== Segment start ==

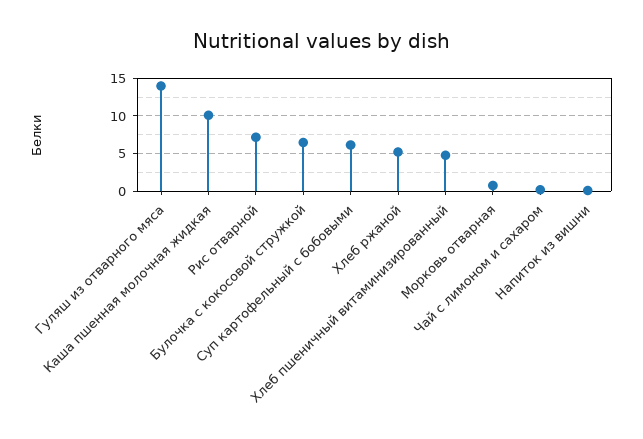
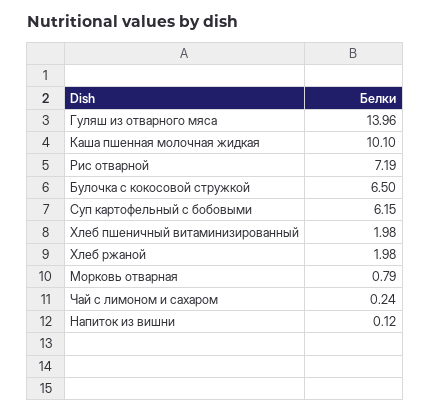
  {
    "Гуляш из отварного мяса": 13.96,
    "Каша пшенная молочная жидкая": 10.1,
    "Рис отварной": 7.19,
    "Булочка с кокосовой стружкой": 6.5,
    "Суп картофельный с бобовыми": 6.15,
-   "Хлеб ржаной": 5,
+   "Хлеб ржаной": 1.98,
-   "Хлеб пшеничный витаминизированный": 5,
+   "Хлеб пшеничный витаминизированный": 1.98,
    "Морковь отварная": 0.79,
    "Чай с лимоном и сахаром": 0.24,
    "Напиток из вишни": 0.12
  }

== Segment end ==

**Action item**
Line by line, retype the records above exactly, minus the images.

**Result for this task**
  {
    "Гуляш из отварного мяса": 13.96,
    "Каша пшенная молочная жидкая": 10.1,
    "Рис отварной": 7.19,
    "Булочка с кокосовой стружкой": 6.5,
    "Суп картофельный с бобовыми": 6.15,
-   "Хлеб ржаной": 5,
+   "Хлеб ржаной": 1.98,
-   "Хлеб пшеничный витаминизированный": 5,
+   "Хлеб пшеничный витаминизированный": 1.98,
    "Морковь отварная": 0.79,
    "Чай с лимоном и сахаром": 0.24,
    "Напиток из вишни": 0.12
  }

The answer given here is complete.